Ouvidoria pede que Corregedoria da PM investigue o caso
Ainda na noite de quinta-feira, o ouvidor da Polícia, Elizeu Soares Lopes, esteve na Favela do Moinho para ouvir os relatos dos moradores. Nesta sexta, Lopes solicitou à Corregedoria que o órgão de controle da ação policial fique responsável pela investigação do que ocorreu na favela e não o batalhão responsável pelos PMs que ali estiveram.
“Há relatos de uma senhora que diz que seu filho estava dormindo quando policiais invadiram sua casa à procura de drogas […] Outra vítima seria uma criança cadeirante, que foi mordida por um cão da polícia”, diz documento da Ouvidoria encaminhado à Corregedoria.
A Favela do Moinho tem um histórico de rotina de violência policial. Em maio deste ano, policiais invadiram casas e agrediram moradores. Um mês antes houve um protesto contra agressões cometidas por policiais, tendo como resposta repressão por parte da tropa.

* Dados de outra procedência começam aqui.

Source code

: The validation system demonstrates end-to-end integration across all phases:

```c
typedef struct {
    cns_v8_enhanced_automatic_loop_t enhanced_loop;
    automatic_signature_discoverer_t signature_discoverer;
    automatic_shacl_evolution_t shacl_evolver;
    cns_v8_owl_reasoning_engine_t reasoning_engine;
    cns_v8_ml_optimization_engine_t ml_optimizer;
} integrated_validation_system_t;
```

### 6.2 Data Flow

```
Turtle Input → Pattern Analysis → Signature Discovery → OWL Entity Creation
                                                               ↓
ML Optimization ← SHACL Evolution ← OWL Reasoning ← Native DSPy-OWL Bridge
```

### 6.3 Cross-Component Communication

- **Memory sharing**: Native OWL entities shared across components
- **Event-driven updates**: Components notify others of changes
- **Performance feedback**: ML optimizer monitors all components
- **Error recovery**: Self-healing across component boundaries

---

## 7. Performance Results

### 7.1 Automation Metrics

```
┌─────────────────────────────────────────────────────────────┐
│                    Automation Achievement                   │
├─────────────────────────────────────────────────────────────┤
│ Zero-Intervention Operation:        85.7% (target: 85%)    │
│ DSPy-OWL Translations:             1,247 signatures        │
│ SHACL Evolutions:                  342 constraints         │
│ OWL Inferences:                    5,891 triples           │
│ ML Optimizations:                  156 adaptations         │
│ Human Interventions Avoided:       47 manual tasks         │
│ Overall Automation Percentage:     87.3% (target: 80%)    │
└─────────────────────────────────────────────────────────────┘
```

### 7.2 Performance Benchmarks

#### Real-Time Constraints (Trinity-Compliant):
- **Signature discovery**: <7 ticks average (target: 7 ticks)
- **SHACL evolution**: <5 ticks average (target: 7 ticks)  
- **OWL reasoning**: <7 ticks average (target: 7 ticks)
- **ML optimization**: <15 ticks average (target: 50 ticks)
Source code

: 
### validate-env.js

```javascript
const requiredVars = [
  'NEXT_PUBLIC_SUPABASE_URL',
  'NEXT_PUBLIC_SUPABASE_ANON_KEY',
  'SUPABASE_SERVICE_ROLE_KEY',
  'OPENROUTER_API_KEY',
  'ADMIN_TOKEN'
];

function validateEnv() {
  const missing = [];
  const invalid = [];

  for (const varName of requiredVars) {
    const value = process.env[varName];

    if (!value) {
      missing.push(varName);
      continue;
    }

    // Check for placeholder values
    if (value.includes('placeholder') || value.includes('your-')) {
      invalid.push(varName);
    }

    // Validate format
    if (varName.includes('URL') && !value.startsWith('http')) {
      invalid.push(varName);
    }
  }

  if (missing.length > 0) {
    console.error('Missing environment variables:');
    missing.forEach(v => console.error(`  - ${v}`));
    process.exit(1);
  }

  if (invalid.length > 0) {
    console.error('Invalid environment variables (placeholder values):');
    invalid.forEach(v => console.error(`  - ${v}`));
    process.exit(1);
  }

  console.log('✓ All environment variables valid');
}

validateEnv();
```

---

No dia 27 de junho de 2017, uma ação da Rota (Rondas Ostensivas Tobias de Aguiar), a tropa mais letal da PM, terminou com a morte de Leandro de Souza Santos, 18 anos.
Testemunhas relatam que dois policiais participaram da tortura e execução de Leandro. O ato de tortura teria durado cerca de 30 minutos, enquanto a PM sustenta que o rapaz teria trocado tiros com os policiais.
Questionada pela reportagem, a Secretaria da Segurança Pública de SP, por meio de sua assessoria de imprensa terceirizada, a InPress, explicou que “a Corregedoria da Polícia Militar instaurou um IPM (Inquérito Policial Militar) para apurar a ocorrência na comunidade do Moinho, na última quinta-feira (2/7), e todos os fatos relacionados”.
A resposta dada à Ponte não responde quantas pessoas foram ouvidas e se a Corregedoria encontrou vestígios ou provas de irregularidades cometidas pelos policiais do 5º Batalhão do Canil.
Por meio de sua assessoria, a PM confirmou a ação da Corregedoria no Moinho. “Se comprovada qualquer irregularidade, os envolvidos responderão por seus atos nos termos da lei”, assegura.